Khayman stopped in the middle of the room, abruptly, as soon as she let go of his hand. Again, his eyes traced the intricate structure of lines from mother to daughter, from a single mother and a single daughter to all the peoples of this living world. His blood. His human blood. Something of him lived on in these men, these women.

"And I never knew," he whispered in anguish. "I could have killed any one of them, on a night much like this one."

Maharet was watching him closely. "Jesse is your daughter," she said.

He shook his head, not in denial, but unable to take it all in. "It is too much. All this, and I never knew."

"I have forgiven you," she said. "I did, long ago. That I did not trust you, that was my mistake. And for the pain I've caused you, I am as sorry as you are for the pain you've caused me. But as you said yourself, it happened. It all happened. We can't change anything about the past except the way we see it. Don't forget. Don't deny it. This is what I can give you." Maharet gestured towards the walls, the computers, the clay tablets. The names. The lives. "This, this is you as much as me. This came from us. And though I have watched and guarded, there would have been no Great Family without you, Khayman, and I could never hate you for that."

She stepped closer to him again, moving slowly and with measured steps. When she was close, she held out a hand but did not touch him, merely looked at him with her unsettling eyes. Waiting.

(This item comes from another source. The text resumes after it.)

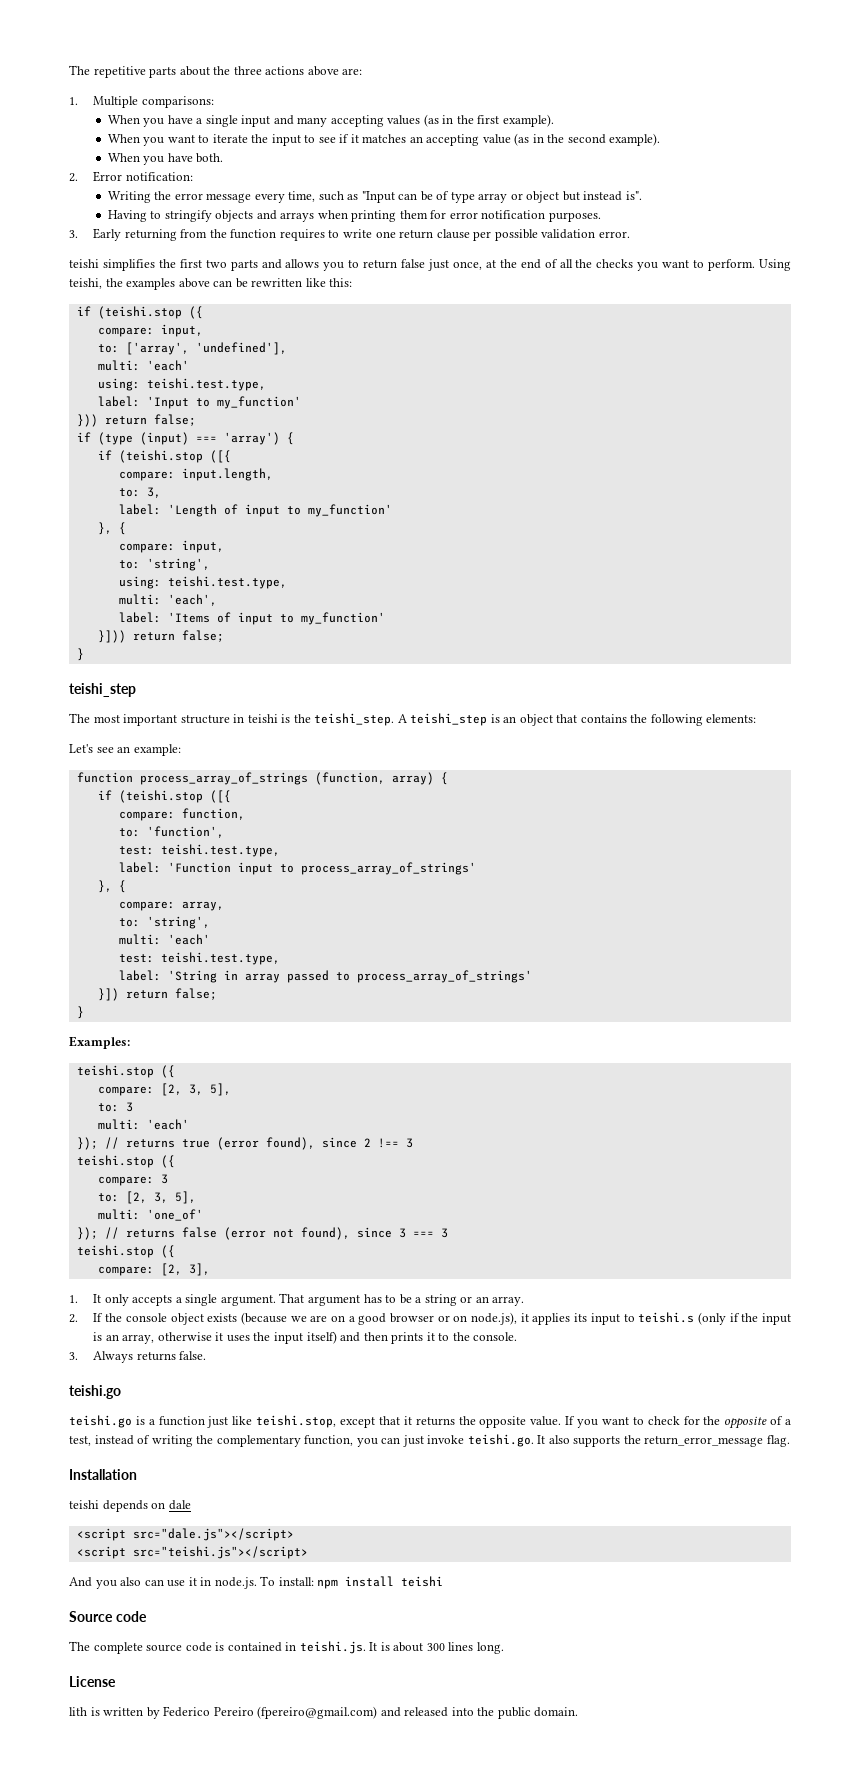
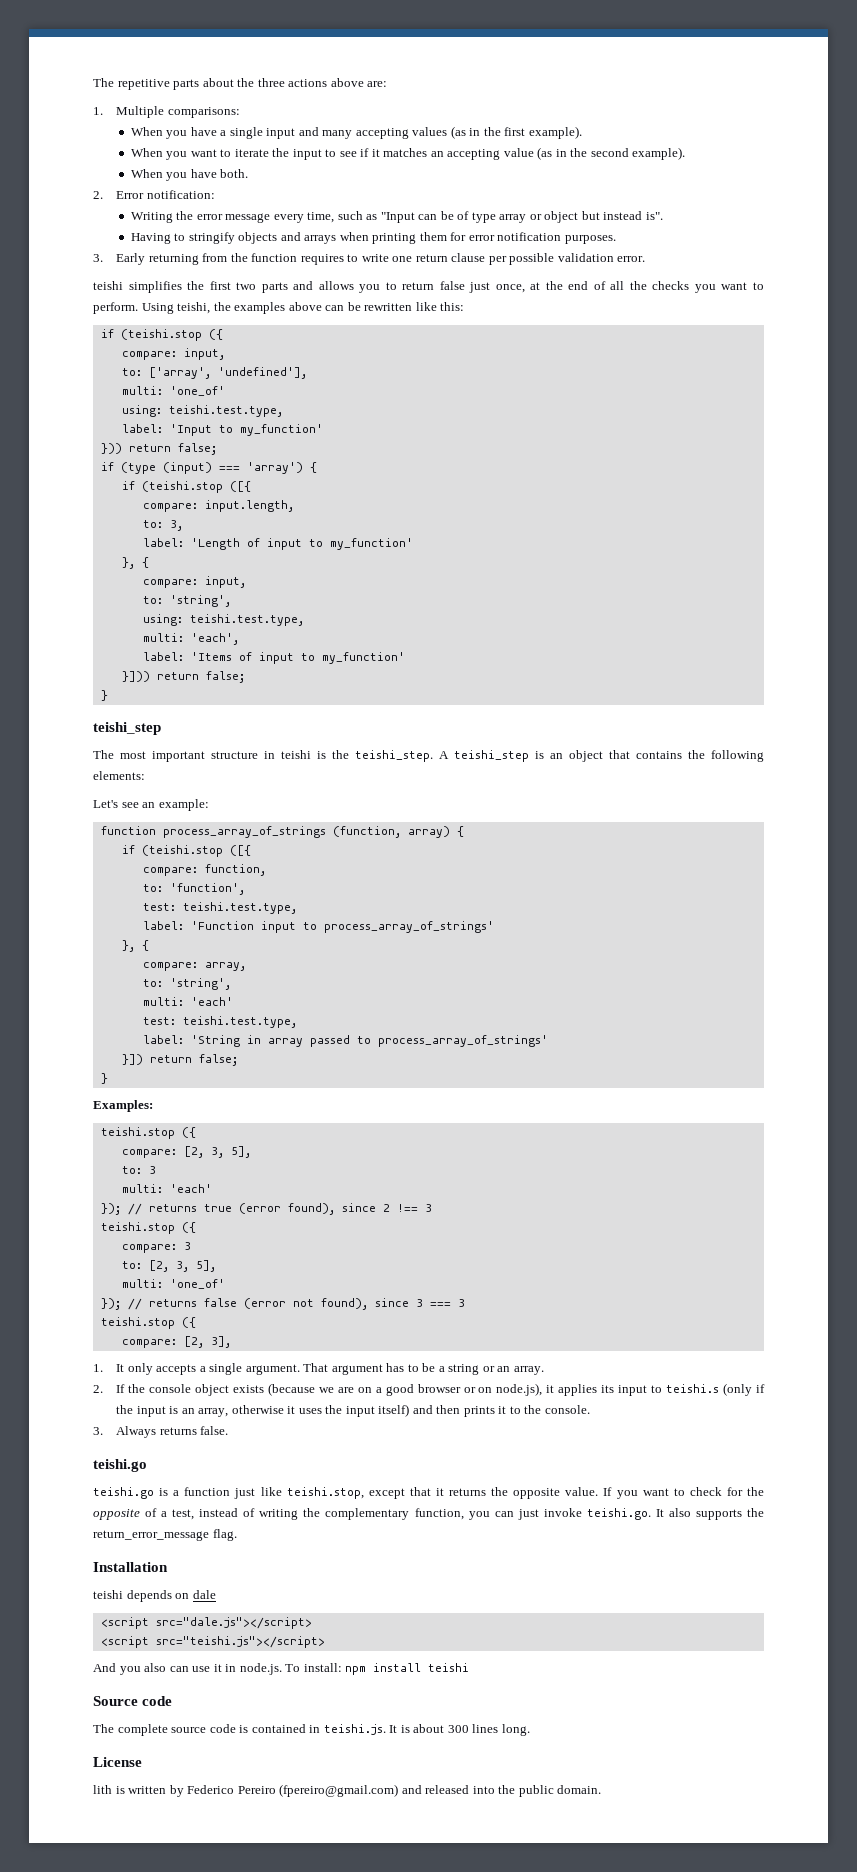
[146,360,189,371] 'each' -> [169,386,225,396] 'one_of'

And Khayman felt himself being filled with the lives of all these mortals he had never met, with their essence, the reality of them. Even if he walked the earth alone to the end of all time, if he never spoke to another soul again, he could look at mortals and see something of himself mirrored in them, in their existence. The fine silver threads of their lives bound him to reality.

Perhaps he would be lost again, perhaps not. It did not matter. All this life would go on, and create new life. Even his loneliness was a small matter, next to that.

"Yes," he said finally. "Yes, this wonder, this miracle..."

He turned to Maharet and put his arms around her. She did not lean against him, nor he against her, but they stood silently together for a long time.

Later, they would go down to the others, and take part in what was being said and what was being done, and plan for the future. Now they were content to stand here and share a brief moment of forever. What they had created would endure for all time.